A lot of attention has been focused on Pluto in recent months, and there are more than a couple of sources who believe information from the New Horizons probe will return our favorite son’s discovery to full-fledged planetary status.
I’ve come to believe it doesn’t matter all that much if Pluto continues with its reclassified “dwarf planet” status.
Patricia liked to point out that its status as the smallest planet of the then-official nine somehow endeared it to us, and especially to our children, who took to the Tombaughs like a kind of Mr. and Mrs. Santa Claus of the cosmos. During lecture tours and visits to area schools, kids were rapt and attentive as they heard about Clyde and his astronomical discoveries after Pluto (including numerous star clusters and clusters of galaxies, hundreds of asteroids, two comets, one nova, and the full extent of the Great Perseus-Andromeda Stratum of Extra-Galactic Nebulae).
It’s apt that Tombaugh Elementary School is among one of the regional institutions named for Clyde (others include the Tombaugh IMAX Dome Theatre and Planetarium at the New Mexico Space History Museum, the Tombaugh Observatory at NMSU, and the Tombaugh Art Gallery at Unitarian Universalist Church, where the Tombaughs were founding members).
If you’re a newcomer, you may not know the story of Clyde, a bright and persistent boy who grew up on farms in small communities in Illinois and Kansas, built his own telescopes and sent sketches of his observations to Lowell Observatory in Flagstaff, Arizona. They were so impressed that they hired Clyde, who had not yet begun college studies, to conduct planet-search photography in 1929. In 1930, with painstaking comparisons of “blinking” photographic plates, he discovered Pluto.

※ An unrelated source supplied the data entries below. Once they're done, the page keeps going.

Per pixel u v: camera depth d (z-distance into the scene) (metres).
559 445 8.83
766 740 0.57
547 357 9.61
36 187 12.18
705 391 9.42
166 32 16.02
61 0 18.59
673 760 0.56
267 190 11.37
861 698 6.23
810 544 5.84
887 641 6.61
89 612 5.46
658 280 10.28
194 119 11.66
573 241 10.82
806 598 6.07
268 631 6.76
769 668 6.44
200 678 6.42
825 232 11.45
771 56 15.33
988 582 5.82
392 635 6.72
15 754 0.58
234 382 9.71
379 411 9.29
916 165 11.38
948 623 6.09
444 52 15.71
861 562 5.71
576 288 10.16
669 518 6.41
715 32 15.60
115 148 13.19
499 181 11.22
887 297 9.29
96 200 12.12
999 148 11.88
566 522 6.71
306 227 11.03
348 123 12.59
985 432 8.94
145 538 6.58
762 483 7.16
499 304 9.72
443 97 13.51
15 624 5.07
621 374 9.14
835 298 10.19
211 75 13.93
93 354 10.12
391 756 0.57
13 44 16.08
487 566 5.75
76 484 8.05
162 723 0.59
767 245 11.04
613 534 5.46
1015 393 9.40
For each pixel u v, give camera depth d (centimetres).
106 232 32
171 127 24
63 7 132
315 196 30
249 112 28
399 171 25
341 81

It was an amazing feat in that pre-computer era, rendered even more amazing by the fact that it would be more than 75 years later, in a new millennium of high-tech advances, before some astronomers figured they had enough data about what we now refer to as Kuiper Belt Objects to reclassify Clyde’s discovery. On Aug. 24, 2006, at a still-controversial meeting of the International Astronomical Union, a vote involving 424 astronomers defined the term “planet” for the first time, a definition that excluded Pluto and added it as a member of the new “dwarf planet” category.
That was nearly a decade after Clyde’s passing, and I wonder if they would have had the nerve to try it if he’d still been alive. There were mutterings earlier, but when last I talked to Clyde, he told me that Pluto behaved as a planet, and a unique and unusual planet, at that.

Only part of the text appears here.